Monday, April 18, 2011

A diagnostic scheme for the psychopathology of civilization

Civilization—domestication more generally—is a pathological condition closely akin to obsessive-compulsive disorder in terms of need for control, recurrent attempts to reduce anxiety through compulsive behavior that paradoxically increases long-term anxiety, and resistance to treatment.   Despite this, modern mental health practitioners have yet to devise an appropriate diagnostic classification scheme.

I suggest that the extent to which modern human victims of civilization have been successfully metabolized into the system can be considered diagnostic of a group of pervasive syndromes: let’s call it Civilization Dependence Disorder (CDD).   CDD is a spectrum disorder.   A spectrum disorder is a cluster of psychiatric syndromes that have overlapping or related symptoms.  The subgroups of a spectrum disorder are frequently arrayed along a continuum—a spectrum—in order of severity.  

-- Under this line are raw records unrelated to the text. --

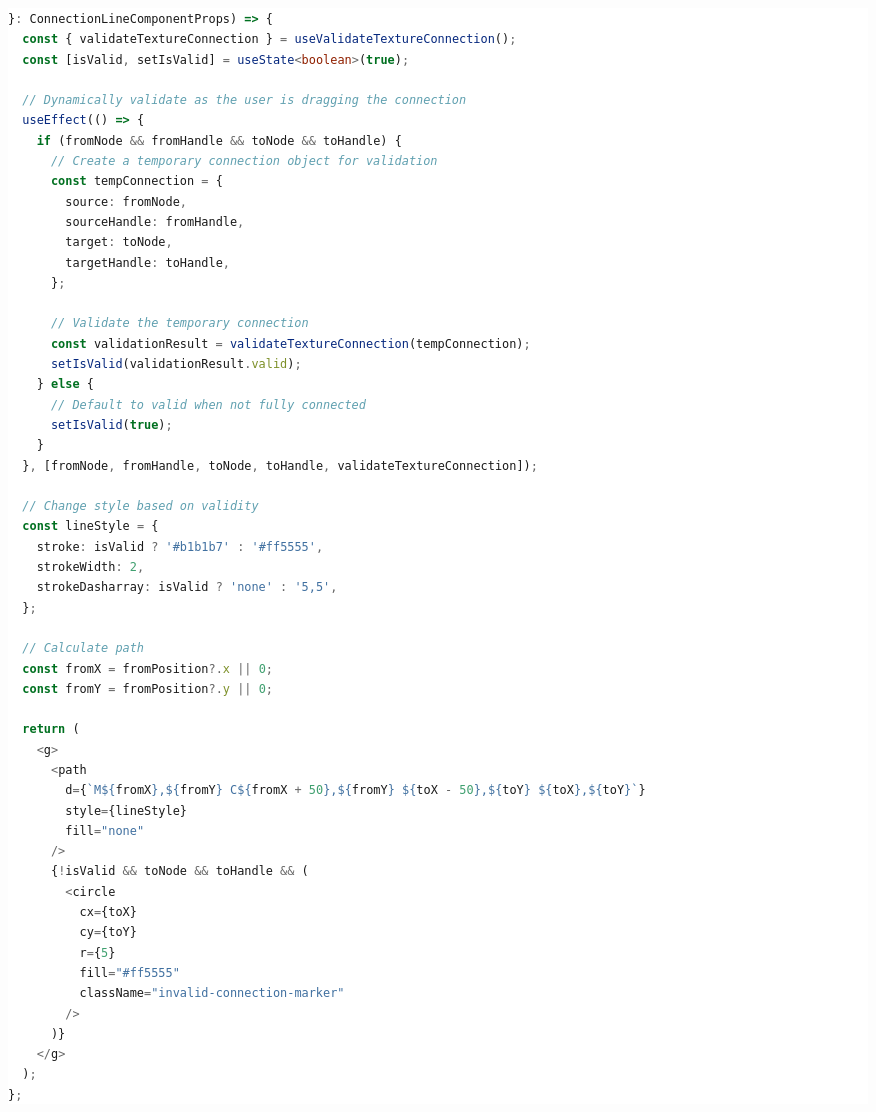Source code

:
```typescript
}: ConnectionLineComponentProps) => {
  const { validateTextureConnection } = useValidateTextureConnection();
  const [isValid, setIsValid] = useState<boolean>(true);

  // Dynamically validate as the user is dragging the connection
  useEffect(() => {
    if (fromNode && fromHandle && toNode && toHandle) {
      // Create a temporary connection object for validation
      const tempConnection = {
        source: fromNode,
        sourceHandle: fromHandle,
        target: toNode,
        targetHandle: toHandle,
      };

      // Validate the temporary connection
      const validationResult = validateTextureConnection(tempConnection);
      setIsValid(validationResult.valid);
    } else {
      // Default to valid when not fully connected
      setIsValid(true);
    }
  }, [fromNode, fromHandle, toNode, toHandle, validateTextureConnection]);

  // Change style based on validity
  const lineStyle = {
    stroke: isValid ? '#b1b1b7' : '#ff5555',
    strokeWidth: 2,
    strokeDasharray: isValid ? 'none' : '5,5',
  };

  // Calculate path
  const fromX = fromPosition?.x || 0;
  const fromY = fromPosition?.y || 0;

  return (
    <g>
      <path
        d={`M${fromX},${fromY} C${fromX + 50},${fromY} ${toX - 50},${toY} ${toX},${toY}`}
        style={lineStyle}
        fill="none"
      />
      {!isValid && toNode && toHandle && (
        <circle
          cx={toX}
          cy={toY}
          r={5}
          fill="#ff5555"
          className="invalid-connection-marker"
        />
      )}
    </g>
  );
};
```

CDD has a prevalence rate quickly approaching 100%. It has an insidious onset, with the first symptoms emerging in early childhood.  In its most severe form, CDD victims are completely unaware that they have any problem—this despite pervading feelings of anomie, angst, and alienation (the “three As of CDD”), chronically unfulfilling and unhappy lives, and patterns of highly compulsive and blatantly self-destructive behavior. 

Diagnostic subcategories:
City-dwellers who have grown up in an urban environment and display the most severe symptoms of CDD meet the criteria for CDD Type I: domesticated human-tame.

Persons raised in more rural settings or city dwellers who for whatever reasons have had sufficient exposure to the natural world to understand that it operates by subtle principles that are distinct from those under which corporate consumer society functions meet the criteria for CDD Type II, domesticated human –cultivation incomplete.    

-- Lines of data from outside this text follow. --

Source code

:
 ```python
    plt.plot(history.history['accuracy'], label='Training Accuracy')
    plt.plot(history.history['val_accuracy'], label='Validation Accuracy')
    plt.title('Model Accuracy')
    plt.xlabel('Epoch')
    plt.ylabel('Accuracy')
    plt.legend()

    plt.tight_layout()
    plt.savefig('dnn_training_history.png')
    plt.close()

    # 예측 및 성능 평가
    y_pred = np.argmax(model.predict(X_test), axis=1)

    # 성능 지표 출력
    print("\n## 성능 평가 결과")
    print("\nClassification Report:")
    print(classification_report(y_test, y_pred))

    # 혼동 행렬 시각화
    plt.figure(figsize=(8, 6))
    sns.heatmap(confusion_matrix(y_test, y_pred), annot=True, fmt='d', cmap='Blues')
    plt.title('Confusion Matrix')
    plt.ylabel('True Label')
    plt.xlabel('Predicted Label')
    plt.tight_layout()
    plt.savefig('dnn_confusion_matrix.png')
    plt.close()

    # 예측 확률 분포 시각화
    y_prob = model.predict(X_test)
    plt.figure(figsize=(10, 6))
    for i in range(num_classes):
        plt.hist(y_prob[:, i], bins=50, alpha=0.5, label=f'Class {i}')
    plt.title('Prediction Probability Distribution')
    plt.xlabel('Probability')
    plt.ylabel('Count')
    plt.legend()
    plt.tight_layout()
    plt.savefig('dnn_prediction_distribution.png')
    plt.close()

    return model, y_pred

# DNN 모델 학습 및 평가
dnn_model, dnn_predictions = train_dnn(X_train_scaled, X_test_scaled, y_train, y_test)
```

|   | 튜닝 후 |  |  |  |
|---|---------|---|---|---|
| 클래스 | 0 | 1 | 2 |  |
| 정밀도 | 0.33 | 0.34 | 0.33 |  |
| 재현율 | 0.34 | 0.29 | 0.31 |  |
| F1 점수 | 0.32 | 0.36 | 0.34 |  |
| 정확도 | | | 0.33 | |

Persons who display either covert or overt animosity to the accoutrements of civilization while remaining more or less entirely embedded meet the criterion for CDD type III, domesticated human –feral tendencies.

Persons who actively reject civilization and participate only as a result of physical or psychological coercion represent a transition to the less-severe end of the CDD spectrum: Feral Human Type I.

Persons who not only reject civilization, but who also refuse to be coerced into direct participation (e.g., persons serving exaggerated prison terms for refusal to acknowledge the legitimacy of power or persons embedded in alternative life-ways such as communal permaculture), meet the criteria for Feral Human Type II.  It is questionable whether the latter qualifies as an actual disorder category since many of the psychological symptoms are vicarious, consisting primarily of empathetic responses to the results of civilization’s pathological effects on other people and the natural environment.

The final category, Wild Human, is applicable to an increasingly limited number of indigenous human beings living in traditional gatherer-hunter communities.  Note: Wild Human is not technically a diagnostic category, as it is associated with no symptomology.